Farblich wird es immer enger für Unternehmen. Nachdem sich die Telekom bereits den Rosaton Magenta gesichert hat und um das Post-Gelb kämpft, ist nun auch die Farbe Lila weg.

Der Schokoladenhersteller Milka hat vor Gericht den Schutz der Farbe Lila gegen einen Gebäckhersteller durchgesetzt, der seine Ware in lilafarbenes Papier verpackte. Wie bereits die Vorinstanzen, das Landgericht und das Oberlandesgericht Bremen, sah am Donnerstag auch der Bundesgerichtshof in Karlsruhe eine Verwechslungsgefahr.

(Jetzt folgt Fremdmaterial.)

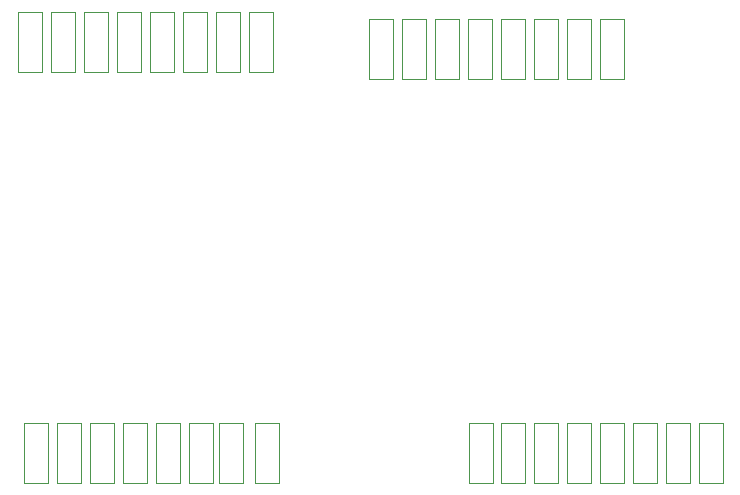
<source format=gbr>
G04 #@! TF.FileFunction,Other,User*
%FSLAX46Y46*%
G04 Gerber Fmt 4.6, Leading zero omitted, Abs format (unit mm)*
G04 Created by KiCad (PCBNEW 201611211049+7371~55~ubuntu16.10.1-product) date Mon Dec 19 15:07:25 2016*
%MOMM*%
%LPD*%
G01*
G04 APERTURE LIST*
%ADD10C,0.100000*%
%ADD11C,0.050000*%
G04 APERTURE END LIST*
D10*
D11*
X141208000Y-67574000D02*
X141208000Y-62474000D01*
X141208000Y-62474000D02*
X139208000Y-62474000D01*
X139208000Y-62474000D02*
X139208000Y-67574000D01*
X139208000Y-67574000D02*
X141208000Y-67574000D01*
X144002000Y-67574000D02*
X144002000Y-62474000D01*
X144002000Y-62474000D02*
X142002000Y-62474000D01*
X142002000Y-62474000D02*
X142002000Y-67574000D01*
X142002000Y-67574000D02*
X144002000Y-67574000D01*
X146796000Y-67574000D02*
X146796000Y-62474000D01*
X146796000Y-62474000D02*
X144796000Y-62474000D01*
X144796000Y-62474000D02*
X144796000Y-67574000D01*
X144796000Y-67574000D02*
X146796000Y-67574000D01*
X147590000Y-67574000D02*
X149590000Y-67574000D01*
X147590000Y-62474000D02*
X147590000Y-67574000D01*
X149590000Y-62474000D02*
X147590000Y-62474000D01*
X149590000Y-67574000D02*
X149590000Y-62474000D01*
X152384000Y-67574000D02*
X152384000Y-62474000D01*
X152384000Y-62474000D02*
X150384000Y-62474000D01*
X150384000Y-62474000D02*
X150384000Y-67574000D01*
X150384000Y-67574000D02*
X152384000Y-67574000D01*
X155178000Y-67574000D02*
X155178000Y-62474000D01*
X155178000Y-62474000D02*
X153178000Y-62474000D01*
X153178000Y-62474000D02*
X153178000Y-67574000D01*
X153178000Y-67574000D02*
X155178000Y-67574000D01*
X155972000Y-67574000D02*
X157972000Y-67574000D01*
X155972000Y-62474000D02*
X155972000Y-67574000D01*
X157972000Y-62474000D02*
X155972000Y-62474000D01*
X157972000Y-67574000D02*
X157972000Y-62474000D01*
X160766000Y-67574000D02*
X160766000Y-62474000D01*
X160766000Y-62474000D02*
X158766000Y-62474000D01*
X158766000Y-62474000D02*
X158766000Y-67574000D01*
X158766000Y-67574000D02*
X160766000Y-67574000D01*
X190484000Y-68209000D02*
X190484000Y-63109000D01*
X190484000Y-63109000D02*
X188484000Y-63109000D01*
X188484000Y-63109000D02*
X188484000Y-68209000D01*
X188484000Y-68209000D02*
X190484000Y-68209000D01*
X187690000Y-68209000D02*
X187690000Y-63109000D01*
X187690000Y-63109000D02*
X185690000Y-63109000D01*
X185690000Y-63109000D02*
X185690000Y-68209000D01*
X185690000Y-68209000D02*
X187690000Y-68209000D01*
X184896000Y-68209000D02*
X184896000Y-63109000D01*
X184896000Y-63109000D02*
X182896000Y-63109000D01*
X182896000Y-63109000D02*
X182896000Y-68209000D01*
X182896000Y-68209000D02*
X184896000Y-68209000D01*
X182102000Y-68209000D02*
X182102000Y-63109000D01*
X182102000Y-63109000D02*
X180102000Y-63109000D01*
X180102000Y-63109000D02*
X180102000Y-68209000D01*
X180102000Y-68209000D02*
X182102000Y-68209000D01*
X179308000Y-68209000D02*
X179308000Y-63109000D01*
X179308000Y-63109000D02*
X177308000Y-63109000D01*
X177308000Y-63109000D02*
X177308000Y-68209000D01*
X177308000Y-68209000D02*
X179308000Y-68209000D01*
X176514000Y-68209000D02*
X176514000Y-63109000D01*
X176514000Y-63109000D02*
X174514000Y-63109000D01*
X174514000Y-63109000D02*
X174514000Y-68209000D01*
X174514000Y-68209000D02*
X176514000Y-68209000D01*
X173720000Y-68209000D02*
X173720000Y-63109000D01*
X173720000Y-63109000D02*
X171720000Y-63109000D01*
X171720000Y-63109000D02*
X171720000Y-68209000D01*
X171720000Y-68209000D02*
X173720000Y-68209000D01*
X170926000Y-68209000D02*
X170926000Y-63109000D01*
X170926000Y-63109000D02*
X168926000Y-63109000D01*
X168926000Y-63109000D02*
X168926000Y-68209000D01*
X168926000Y-68209000D02*
X170926000Y-68209000D01*
X139716000Y-97272000D02*
X139716000Y-102372000D01*
X139716000Y-102372000D02*
X141716000Y-102372000D01*
X141716000Y-102372000D02*
X141716000Y-97272000D01*
X141716000Y-97272000D02*
X139716000Y-97272000D01*
X142510000Y-97272000D02*
X142510000Y-102372000D01*
X142510000Y-102372000D02*
X144510000Y-102372000D01*
X144510000Y-102372000D02*
X144510000Y-97272000D01*
X144510000Y-97272000D02*
X142510000Y-97272000D01*
X145304000Y-97272000D02*
X145304000Y-102372000D01*
X145304000Y-102372000D02*
X147304000Y-102372000D01*
X147304000Y-102372000D02*
X147304000Y-97272000D01*
X147304000Y-97272000D02*
X145304000Y-97272000D01*
X148098000Y-97272000D02*
X148098000Y-102372000D01*
X148098000Y-102372000D02*
X150098000Y-102372000D01*
X150098000Y-102372000D02*
X150098000Y-97272000D01*
X150098000Y-97272000D02*
X148098000Y-97272000D01*
X150892000Y-97272000D02*
X150892000Y-102372000D01*
X150892000Y-102372000D02*
X152892000Y-102372000D01*
X152892000Y-102372000D02*
X152892000Y-97272000D01*
X152892000Y-97272000D02*
X150892000Y-97272000D01*
X153686000Y-97272000D02*
X153686000Y-102372000D01*
X153686000Y-102372000D02*
X155686000Y-102372000D01*
X155686000Y-102372000D02*
X155686000Y-97272000D01*
X155686000Y-97272000D02*
X153686000Y-97272000D01*
X156226000Y-97272000D02*
X156226000Y-102372000D01*
X156226000Y-102372000D02*
X158226000Y-102372000D01*
X158226000Y-102372000D02*
X158226000Y-97272000D01*
X158226000Y-97272000D02*
X156226000Y-97272000D01*
X159274000Y-97272000D02*
X159274000Y-102372000D01*
X159274000Y-102372000D02*
X161274000Y-102372000D01*
X161274000Y-102372000D02*
X161274000Y-97272000D01*
X161274000Y-97272000D02*
X159274000Y-97272000D01*
X177435000Y-97272000D02*
X177435000Y-102372000D01*
X177435000Y-102372000D02*
X179435000Y-102372000D01*
X179435000Y-102372000D02*
X179435000Y-97272000D01*
X179435000Y-97272000D02*
X177435000Y-97272000D01*
X180102000Y-97272000D02*
X180102000Y-102372000D01*
X180102000Y-102372000D02*
X182102000Y-102372000D01*
X182102000Y-102372000D02*
X182102000Y-97272000D01*
X182102000Y-97272000D02*
X180102000Y-97272000D01*
X182896000Y-97272000D02*
X182896000Y-102372000D01*
X182896000Y-102372000D02*
X184896000Y-102372000D01*
X184896000Y-102372000D02*
X184896000Y-97272000D01*
X184896000Y-97272000D02*
X182896000Y-97272000D01*
X185690000Y-97272000D02*
X185690000Y-102372000D01*
X185690000Y-102372000D02*
X187690000Y-102372000D01*
X187690000Y-102372000D02*
X187690000Y-97272000D01*
X187690000Y-97272000D02*
X185690000Y-97272000D01*
X188484000Y-97272000D02*
X188484000Y-102372000D01*
X188484000Y-102372000D02*
X190484000Y-102372000D01*
X190484000Y-102372000D02*
X190484000Y-97272000D01*
X190484000Y-97272000D02*
X188484000Y-97272000D01*
X191278000Y-97272000D02*
X191278000Y-102372000D01*
X191278000Y-102372000D02*
X193278000Y-102372000D01*
X193278000Y-102372000D02*
X193278000Y-97272000D01*
X193278000Y-97272000D02*
X191278000Y-97272000D01*
X194072000Y-97272000D02*
X194072000Y-102372000D01*
X194072000Y-102372000D02*
X196072000Y-102372000D01*
X196072000Y-102372000D02*
X196072000Y-97272000D01*
X196072000Y-97272000D02*
X194072000Y-97272000D01*
X196866000Y-97272000D02*
X196866000Y-102372000D01*
X196866000Y-102372000D02*
X198866000Y-102372000D01*
X198866000Y-102372000D02*
X198866000Y-97272000D01*
X198866000Y-97272000D02*
X196866000Y-97272000D01*
M02*

</source>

Die Farbe Lila sei zum Inbegriff von Milka-Produkten geworden, hieß es in der Urteilsbegründung. Damit verfüge die Farbe über eine besondere Kennzeichnungskraft. Wegen der Ähnlichkeit der Produkte und der Ähnlichkeit der Farbe des Verpackungsmaterials bestehe deshalb eine Verwechslungsgefahr. Damit darf die Gebäckmischung wegen der Verletzung der Farbmarke nicht mehr in Papier der Grundfarbe Lila verpackt werden.